Por: Jonas | 03 Mai 2013
Rios Montt é acusado de ser o autor intelectual de uma série de massacres contra a etnia ixil. Durante o julgamento, uma testemunha disse que foram coordenadas pelo major Tito Arias, nome de guerra do hoje presidente Otto Pérez Molina.
A reportagem é de Angel Berlanga, publicada no jornal Página/12, 29-04-2013. A tradução é do Cepat.
‘Adeus crianças’. Ao longo do tempo, o horror produzido pelo homem acarretou argumentos práticos, histórias, geografias. Inquisição, Auschwitz, Vietnã, Ruanda. Aqui, já sabemos. Nestes dias, fala-se do horror na Guatemala, onde está sendo julgado por genocídio o ex-ditador José Efraín Ríos Montt. Ou estava, pois a pressão das altas camadas do poder, depois de uma acusação, no julgamento, ao atual presidente democrático, Otto Pérez Molina, traduziu-se numa suspensão provisória, ditada pela Corte Constitucional.
Ríos Montt é um general aposentado que foi presidente entre março de 1982 e agosto de 1983. É acusado de ser o autor intelectual de uma série de massacres contra a etnia ixil, no departamento de Quiché. Terra arrasada: esse foi o conceito a ser aplicado. Com o argumento de liquidar a guerrilha, o exército guatemalteco deteve, torturou e executou cerca de 48.000 pessoas durante o mandato deste militar, que hoje tem 86 anos. Neste julgamento busca-se provar sua responsabilidade nos crimes de 1771 maias ixiles. Destes, 38% eram menores de 12 anos. ‘Adeus crianças’ é o que dizia um soldado no instante prévio de jogá-las no rio. “O exército agarrou algumas mães grávidas, degolando-as, partiram seus estômagos e arrancaram o bebê”, relatou uma testemunha. “jogavam no rio as crianças de peito, de um ano, e ali se afogavam”, contou outro.
Esses testemunhos estão presentes em “Guatemala: memória do silêncio”, publicado pela Comissão para o Esclarecimento Histórico, CEH, em fevereiro de 1999. Há ali muitas outras vozes, carregadas ainda mais pelo horror. No início deste mês, diante de Ríos Montt e seu ex-chefe de Inteligência, Mauricio Rodríguez Sánchez (o outro acusado na causa), uma dezena de mulheres, que foram estupradas por soldados e oficiais, com uma violência e crueldade observáveis apenas no ser humano (no homem), testemunharam.
‘Levaram-me para um campo, cerca de vinte quadras de minha casa’. ‘Os soldados que me estupraram eram como vinte, eu estava tremendo de susto, não tinha consciência’. ‘Deixaram-me nu, outras pessoas me deram roupa’. ‘Tinha um filho de trinta dias’. ‘Quando regressei para minha casa tudo estava queimado’. ‘Queimaram meu filho. Era ainda um bebê, coloquei-me a chorar’. Outra vítima declarou no Tribunal, sob a responsabilidade da juíza Jazmín Barrios, que uma neta de sete anos não sobreviveu aos contínuos estupros. A fúria com os ixiles implicou em esquartejá-los, pendurados, mutilados, em bombardeios, fossas comuns, incinerações. Terra arrasada. Após três décadas daquilo, em busca ainda de justiça, outra vez estes testemunhos palpitam arrepiantes.

::::::::::

→ Exercícios:
1. De acordo com a reportagem sobre o julgamento de Ríos Montt, em que período ele foi presidente?
2. Reproduza fielmente da reportagem o trecho que se inicia nas palavras que contêm "Por: Jonas |" e se encerra em "pela Corte Constitucional.".
As entradas não são necessárias para resolver as atividades.

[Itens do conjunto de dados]
::::::::::

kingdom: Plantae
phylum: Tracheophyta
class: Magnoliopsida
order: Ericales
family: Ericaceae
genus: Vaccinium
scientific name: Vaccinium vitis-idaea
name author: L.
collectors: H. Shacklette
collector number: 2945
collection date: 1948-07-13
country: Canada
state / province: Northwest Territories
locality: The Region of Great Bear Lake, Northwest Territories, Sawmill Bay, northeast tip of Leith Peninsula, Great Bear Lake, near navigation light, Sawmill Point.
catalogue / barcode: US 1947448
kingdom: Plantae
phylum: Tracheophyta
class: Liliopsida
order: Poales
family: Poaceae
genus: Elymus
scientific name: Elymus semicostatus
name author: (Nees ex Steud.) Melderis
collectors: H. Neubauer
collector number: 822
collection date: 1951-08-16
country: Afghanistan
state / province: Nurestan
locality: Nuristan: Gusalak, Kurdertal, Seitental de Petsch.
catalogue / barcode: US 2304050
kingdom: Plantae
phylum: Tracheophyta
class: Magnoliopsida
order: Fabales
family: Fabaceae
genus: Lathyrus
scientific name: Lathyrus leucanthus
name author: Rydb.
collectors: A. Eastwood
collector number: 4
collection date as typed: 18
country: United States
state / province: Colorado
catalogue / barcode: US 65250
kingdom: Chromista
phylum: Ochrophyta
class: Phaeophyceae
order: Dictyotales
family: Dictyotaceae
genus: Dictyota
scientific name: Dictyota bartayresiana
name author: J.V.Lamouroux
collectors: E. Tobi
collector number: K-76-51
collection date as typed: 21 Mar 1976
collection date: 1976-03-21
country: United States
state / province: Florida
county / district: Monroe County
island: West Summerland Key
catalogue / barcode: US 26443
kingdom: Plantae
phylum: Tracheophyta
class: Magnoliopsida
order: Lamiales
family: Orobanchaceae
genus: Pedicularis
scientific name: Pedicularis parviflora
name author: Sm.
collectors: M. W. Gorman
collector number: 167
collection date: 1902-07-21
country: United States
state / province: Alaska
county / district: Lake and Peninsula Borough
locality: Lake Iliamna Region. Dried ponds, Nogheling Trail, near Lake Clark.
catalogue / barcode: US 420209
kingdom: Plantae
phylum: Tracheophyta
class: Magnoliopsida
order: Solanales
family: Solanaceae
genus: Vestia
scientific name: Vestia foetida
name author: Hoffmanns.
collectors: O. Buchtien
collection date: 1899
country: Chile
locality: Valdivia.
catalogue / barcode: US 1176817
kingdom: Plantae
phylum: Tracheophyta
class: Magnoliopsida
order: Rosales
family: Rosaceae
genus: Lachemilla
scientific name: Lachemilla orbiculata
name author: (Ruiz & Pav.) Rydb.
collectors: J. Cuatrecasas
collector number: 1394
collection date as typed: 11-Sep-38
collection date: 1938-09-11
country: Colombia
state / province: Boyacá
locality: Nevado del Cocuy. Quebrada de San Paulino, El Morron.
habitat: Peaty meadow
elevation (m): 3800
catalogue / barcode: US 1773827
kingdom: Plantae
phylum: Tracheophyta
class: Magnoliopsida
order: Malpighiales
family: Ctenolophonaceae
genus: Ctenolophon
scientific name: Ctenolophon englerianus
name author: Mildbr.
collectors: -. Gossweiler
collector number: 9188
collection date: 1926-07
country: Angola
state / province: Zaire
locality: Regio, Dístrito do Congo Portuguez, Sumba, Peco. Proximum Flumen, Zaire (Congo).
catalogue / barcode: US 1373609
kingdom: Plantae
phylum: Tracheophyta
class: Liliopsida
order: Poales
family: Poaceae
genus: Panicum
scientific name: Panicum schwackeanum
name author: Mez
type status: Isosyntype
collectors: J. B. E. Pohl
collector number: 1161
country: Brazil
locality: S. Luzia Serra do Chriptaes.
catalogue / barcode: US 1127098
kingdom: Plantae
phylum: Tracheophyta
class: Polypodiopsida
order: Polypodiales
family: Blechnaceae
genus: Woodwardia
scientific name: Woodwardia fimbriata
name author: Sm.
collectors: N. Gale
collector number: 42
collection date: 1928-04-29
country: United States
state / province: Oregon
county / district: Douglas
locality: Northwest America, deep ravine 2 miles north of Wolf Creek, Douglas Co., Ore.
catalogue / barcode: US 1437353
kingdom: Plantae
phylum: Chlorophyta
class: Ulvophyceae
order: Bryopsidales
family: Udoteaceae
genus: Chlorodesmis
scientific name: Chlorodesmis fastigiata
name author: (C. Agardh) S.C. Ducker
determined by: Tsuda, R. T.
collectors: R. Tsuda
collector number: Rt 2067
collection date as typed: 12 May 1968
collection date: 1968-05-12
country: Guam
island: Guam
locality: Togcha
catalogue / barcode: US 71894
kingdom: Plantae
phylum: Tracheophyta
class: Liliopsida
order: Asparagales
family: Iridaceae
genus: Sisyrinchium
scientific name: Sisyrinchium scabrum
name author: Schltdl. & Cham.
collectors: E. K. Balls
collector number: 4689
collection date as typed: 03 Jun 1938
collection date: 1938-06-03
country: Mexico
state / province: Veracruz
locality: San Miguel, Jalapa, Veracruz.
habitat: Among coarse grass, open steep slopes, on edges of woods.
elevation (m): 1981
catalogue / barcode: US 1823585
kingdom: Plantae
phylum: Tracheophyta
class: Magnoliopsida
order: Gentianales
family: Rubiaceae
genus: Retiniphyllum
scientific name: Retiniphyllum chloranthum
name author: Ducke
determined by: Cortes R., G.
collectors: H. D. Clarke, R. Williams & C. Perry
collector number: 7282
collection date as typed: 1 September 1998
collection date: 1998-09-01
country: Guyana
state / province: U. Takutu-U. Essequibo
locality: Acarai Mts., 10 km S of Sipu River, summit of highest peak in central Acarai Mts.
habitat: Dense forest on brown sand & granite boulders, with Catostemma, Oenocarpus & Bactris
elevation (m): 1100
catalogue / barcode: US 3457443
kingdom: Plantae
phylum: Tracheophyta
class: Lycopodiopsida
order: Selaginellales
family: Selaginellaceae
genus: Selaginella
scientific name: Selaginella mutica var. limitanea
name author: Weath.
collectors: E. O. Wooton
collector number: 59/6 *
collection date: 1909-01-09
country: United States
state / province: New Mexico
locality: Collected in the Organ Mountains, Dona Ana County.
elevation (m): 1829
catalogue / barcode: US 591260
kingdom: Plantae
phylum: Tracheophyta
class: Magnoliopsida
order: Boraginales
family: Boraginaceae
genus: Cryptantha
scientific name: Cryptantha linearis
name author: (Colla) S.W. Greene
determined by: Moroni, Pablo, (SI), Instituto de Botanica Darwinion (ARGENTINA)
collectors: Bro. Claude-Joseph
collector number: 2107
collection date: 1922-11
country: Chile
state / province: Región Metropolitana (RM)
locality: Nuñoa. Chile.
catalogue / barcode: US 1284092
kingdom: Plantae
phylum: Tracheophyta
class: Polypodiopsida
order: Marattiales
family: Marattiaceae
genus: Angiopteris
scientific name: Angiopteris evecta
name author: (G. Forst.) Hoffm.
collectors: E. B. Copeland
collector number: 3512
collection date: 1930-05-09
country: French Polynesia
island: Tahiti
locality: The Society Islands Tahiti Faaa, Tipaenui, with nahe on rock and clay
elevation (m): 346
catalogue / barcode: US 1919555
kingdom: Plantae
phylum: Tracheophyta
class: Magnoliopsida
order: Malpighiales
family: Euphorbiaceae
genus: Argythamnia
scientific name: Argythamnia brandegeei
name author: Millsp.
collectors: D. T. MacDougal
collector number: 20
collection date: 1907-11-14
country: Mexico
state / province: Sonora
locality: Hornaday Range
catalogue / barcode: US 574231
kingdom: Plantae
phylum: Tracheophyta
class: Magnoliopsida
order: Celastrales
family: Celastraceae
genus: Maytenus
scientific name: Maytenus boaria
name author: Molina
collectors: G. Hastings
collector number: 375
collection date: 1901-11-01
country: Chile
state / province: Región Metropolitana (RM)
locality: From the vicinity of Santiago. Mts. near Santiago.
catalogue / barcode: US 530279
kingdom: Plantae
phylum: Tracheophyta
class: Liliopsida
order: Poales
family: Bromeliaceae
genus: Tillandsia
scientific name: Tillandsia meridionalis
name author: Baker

::::::::::

→ Gabarito:
1. Entre março de 1982 e agosto de 1983.

2.
Por: Jonas | 03 Mai 2013
Rios Montt é acusado de ser o autor intelectual de uma série de massacres contra a etnia ixil. Durante o julgamento, uma testemunha disse que foram coordenadas pelo major Tito Arias, nome de guerra do hoje presidente Otto Pérez Molina.
A reportagem é de Angel Berlanga, publicada no jornal Página/12, 29-04-2013. A tradução é do Cepat.
‘Adeus crianças’. Ao longo do tempo, o horror produzido pelo homem acarretou argumentos práticos, histórias, geografias. Inquisição, Auschwitz, Vietnã, Ruanda. Aqui, já sabemos. Nestes dias, fala-se do horror na Guatemala, onde está sendo julgado por genocídio o ex-ditador José Efraín Ríos Montt. Ou estava, pois a pressão das altas camadas do poder, depois de uma acusação, no julgamento, ao atual presidente democrático, Otto Pérez Molina, traduziu-se numa suspensão provisória, ditada pela Corte Constitucional.